Lines before the one containing "G01X46Y8920D01*" in the records below are to be left out; that line and all after it, through the end, are to be retyped exactly.

(SUPPLIED MATERIAL begins)

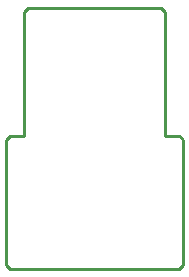
<source format=gko>
G04 ---------------------------- Layer name :KeepOutLayer *
G04 easyEDA 0.1*
G04 Scale: 100 percent, Rotated: No, Reflected: No *
G04 Dimensions in inches *
G04 leading zeros omitted , absolute positions ,2 integer and 4 * 
%FSLAX24Y24*%
%MOIN*%
G90*
G70D02*

%ADD10C,0.010000*%
G54D10*
G01X5734Y13137D02*
G01X5362Y13137D01*
G01X5361Y17156D01*
G01X5358Y17209D01*
G01X5346Y17254D01*
G01X5295Y17328D01*
G01X5218Y17374D01*
G01X5173Y17384D01*
G01X5074Y17385D01*
G01X825Y17384D01*
G01X780Y17374D01*
G01X703Y17328D01*
G01X652Y17254D01*
G01X640Y17209D01*
G01X637Y17156D01*
G01X636Y13137D01*
G01X264Y13137D01*
G01X215Y13132D01*
G01X170Y13117D01*
G01X97Y13062D01*
G01X71Y13024D01*
G01X54Y12982D01*
G01X47Y12935D01*
G01X46Y8920D01*
G01X49Y8868D01*
G01X62Y8823D01*
G01X85Y8784D01*
G01X152Y8722D01*
G01X195Y8703D01*
G01X243Y8694D01*
G01X364Y8693D01*
G01X5755Y8694D01*
G01X5803Y8703D01*
G01X5883Y8750D01*
G01X5936Y8823D01*
G01X5949Y8868D01*
G01X5952Y8920D01*
G01X5952Y12935D01*
G01X5945Y12982D01*
G01X5928Y13024D01*
G01X5902Y13062D01*
G01X5828Y13117D01*
G01X5783Y13132D01*

%LPD*%

M00*
M02*
</source>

(SUPPLIED MATERIAL ends)

* [REPLY TO THE TASK]:
G01X46Y8920D01*
G01X49Y8868D01*
G01X62Y8823D01*
G01X85Y8784D01*
G01X152Y8722D01*
G01X195Y8703D01*
G01X243Y8694D01*
G01X364Y8693D01*
G01X5755Y8694D01*
G01X5803Y8703D01*
G01X5883Y8750D01*
G01X5936Y8823D01*
G01X5949Y8868D01*
G01X5952Y8920D01*
G01X5952Y12935D01*
G01X5945Y12982D01*
G01X5928Y13024D01*
G01X5902Y13062D01*
G01X5828Y13117D01*
G01X5783Y13132D01*

%LPD*%

M00*
M02*
</source>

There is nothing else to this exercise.